Привет.
37
Дорогие мамочка, Людочка и Оличка!
Ужасно рад, что все вы целы и здоровы. Все остальное по сравнению с этим ерунда. Я уже писал вам (передавал письмо через знакомого). Теперь опять передаю через знакомого москвича; почте не очень сейчас доверяю.
Я здоров. У меня большая и хорошая новость: меня совершенно освободили от военной службы, так что я опять вольный человек. Месяца 2-3 пребуду в Петрограде. Буду работать и лечить зубы и нос. Потом заеду е Москву, а после думаю ехать на юг для окончательного ремонта.
Целую вас всех крепко.
Ваш Володя.
Пишите!
Дорогой, дорогой Лилик! Милый, милый Осик!
'Где ты, желанная,
где, отзовися'.
Вложив всю скорбь молодой души в эпиграф, перешел к фактам.
Москва, как говорится, представляет из себя сочный, налившийся плод(ы), который Додя, Каменский и я ревностно обрываем. Главное место обрывания -'Кафе поэтов'.
Кафе пока очень милое и веселое учреждение. ('Собака' первых времен по веселью!) Народу битком. На полу опилки. На эстраде мы (теперь я – Додя и Вася до рожд уехали. Хужее.) Публику шлем к чертовой матери. Деньги делим в двенадцать часов ночи. Вот и все.
Футуризм в большом фаворе.
Выступлений масса. На рожд будет 'Елка футур'. Потом 'Выбор трех триумфаторов поэзии'. Веду разговор о чтении в Политехническом 'Человека'.
Масса забавного, но, к сожалению, мимического ввиду бессловесности персонажей. Представьте себе, напр, Высоцкого, Маранца и Шатилова (банки-то ведь закрыты!), слушающих внимательнейше Додичкино 'Он любил ужасно мух, у которых жирный зад'.

##############################

Продолжите текст писем родным и друзьям с того места, на котором он заканчивается.

→ Предоставленные записи:
##############################

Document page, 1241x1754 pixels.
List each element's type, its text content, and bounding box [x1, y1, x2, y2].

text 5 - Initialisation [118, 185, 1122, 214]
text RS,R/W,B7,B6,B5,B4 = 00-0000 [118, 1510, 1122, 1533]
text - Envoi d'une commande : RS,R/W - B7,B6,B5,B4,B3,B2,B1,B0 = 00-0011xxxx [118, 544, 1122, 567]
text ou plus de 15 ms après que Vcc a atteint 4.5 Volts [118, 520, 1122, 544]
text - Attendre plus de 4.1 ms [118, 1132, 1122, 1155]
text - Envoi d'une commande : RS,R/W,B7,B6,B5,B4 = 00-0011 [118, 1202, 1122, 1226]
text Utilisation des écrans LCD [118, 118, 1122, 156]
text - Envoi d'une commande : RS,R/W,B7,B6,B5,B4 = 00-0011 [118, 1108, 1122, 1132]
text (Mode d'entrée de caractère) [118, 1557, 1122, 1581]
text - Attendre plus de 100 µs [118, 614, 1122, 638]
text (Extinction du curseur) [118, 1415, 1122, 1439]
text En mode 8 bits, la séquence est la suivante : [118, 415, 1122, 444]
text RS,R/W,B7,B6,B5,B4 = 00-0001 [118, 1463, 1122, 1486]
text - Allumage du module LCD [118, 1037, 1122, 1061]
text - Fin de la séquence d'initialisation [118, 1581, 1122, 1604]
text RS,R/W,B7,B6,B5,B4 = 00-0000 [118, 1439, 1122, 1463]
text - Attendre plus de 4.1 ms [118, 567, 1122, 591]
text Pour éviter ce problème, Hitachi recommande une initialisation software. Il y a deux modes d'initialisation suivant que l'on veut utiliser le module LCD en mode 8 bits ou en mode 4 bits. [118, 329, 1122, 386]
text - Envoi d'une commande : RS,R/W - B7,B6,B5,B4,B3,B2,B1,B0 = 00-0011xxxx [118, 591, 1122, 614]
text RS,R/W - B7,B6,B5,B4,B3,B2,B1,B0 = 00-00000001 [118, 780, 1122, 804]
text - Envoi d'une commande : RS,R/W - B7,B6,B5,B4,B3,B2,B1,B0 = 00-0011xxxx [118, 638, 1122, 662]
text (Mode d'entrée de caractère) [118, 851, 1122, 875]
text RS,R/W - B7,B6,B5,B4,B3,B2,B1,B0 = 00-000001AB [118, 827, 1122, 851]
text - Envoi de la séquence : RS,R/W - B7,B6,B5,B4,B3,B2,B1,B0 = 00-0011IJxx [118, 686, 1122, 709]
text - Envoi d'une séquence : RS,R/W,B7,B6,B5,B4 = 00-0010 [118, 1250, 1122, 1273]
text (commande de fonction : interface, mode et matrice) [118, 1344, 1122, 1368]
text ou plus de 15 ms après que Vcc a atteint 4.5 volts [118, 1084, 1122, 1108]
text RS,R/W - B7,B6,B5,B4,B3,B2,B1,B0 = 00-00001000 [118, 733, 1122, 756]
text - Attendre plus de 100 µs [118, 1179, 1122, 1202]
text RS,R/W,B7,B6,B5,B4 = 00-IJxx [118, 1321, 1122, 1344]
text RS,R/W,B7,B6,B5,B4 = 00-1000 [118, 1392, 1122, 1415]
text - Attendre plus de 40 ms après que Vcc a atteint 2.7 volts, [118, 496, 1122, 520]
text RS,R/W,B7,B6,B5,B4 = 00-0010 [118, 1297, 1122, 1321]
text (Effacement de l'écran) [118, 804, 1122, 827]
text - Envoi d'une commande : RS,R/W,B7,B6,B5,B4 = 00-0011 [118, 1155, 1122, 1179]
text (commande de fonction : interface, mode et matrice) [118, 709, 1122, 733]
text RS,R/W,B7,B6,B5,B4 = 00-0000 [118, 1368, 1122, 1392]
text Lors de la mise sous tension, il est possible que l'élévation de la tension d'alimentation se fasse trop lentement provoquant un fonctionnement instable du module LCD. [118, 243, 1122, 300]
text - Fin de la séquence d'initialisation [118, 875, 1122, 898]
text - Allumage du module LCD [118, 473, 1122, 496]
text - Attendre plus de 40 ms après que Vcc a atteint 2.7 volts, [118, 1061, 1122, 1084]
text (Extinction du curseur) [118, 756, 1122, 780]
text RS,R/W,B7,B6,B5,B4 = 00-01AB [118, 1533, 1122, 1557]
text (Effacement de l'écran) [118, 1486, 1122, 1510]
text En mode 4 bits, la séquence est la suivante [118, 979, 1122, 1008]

##############################

→ Результат выполнения:
Миллион новых людей. Толкучей бездумно. Окруженный материнской заботливостью Левы, южный фонд безмятежно и тихо растет. На юг еще трудно.
Как Лиличкина комната, АСИС, Академия и другие важнейшие вещи? Прочел в 'Новой жизни' дышащее благородством Оськино письмо. Хотел бы получить такое же.
Я живу: Москва, Петровка, Салтыковский пер., 'Сан Ремо', к. No 2. В. В. Маяковский.
Буду часто выходить за околицу и, грустный, закрывая исхудавшею ладонью косые лучи заходящего солнца, глядеть вдаль, не появится ли в клубах пыли знакомая фигура почтальона. Не доводите меня до этого!
Целую Лилиньку.
Целую Оську.
Ваш Володя.
Пасе и Шуре мои овации.
Привет Поле и Нюше.
Дорогой, дорогой, дорогой Лилик.
До 7-го я вас ждал (умница, еще на вокзал не ходил). Значит, не будете. Лева получил от вас грустное. Что с вами, милые? Пишите, пожалуйста! А то я тоже человек.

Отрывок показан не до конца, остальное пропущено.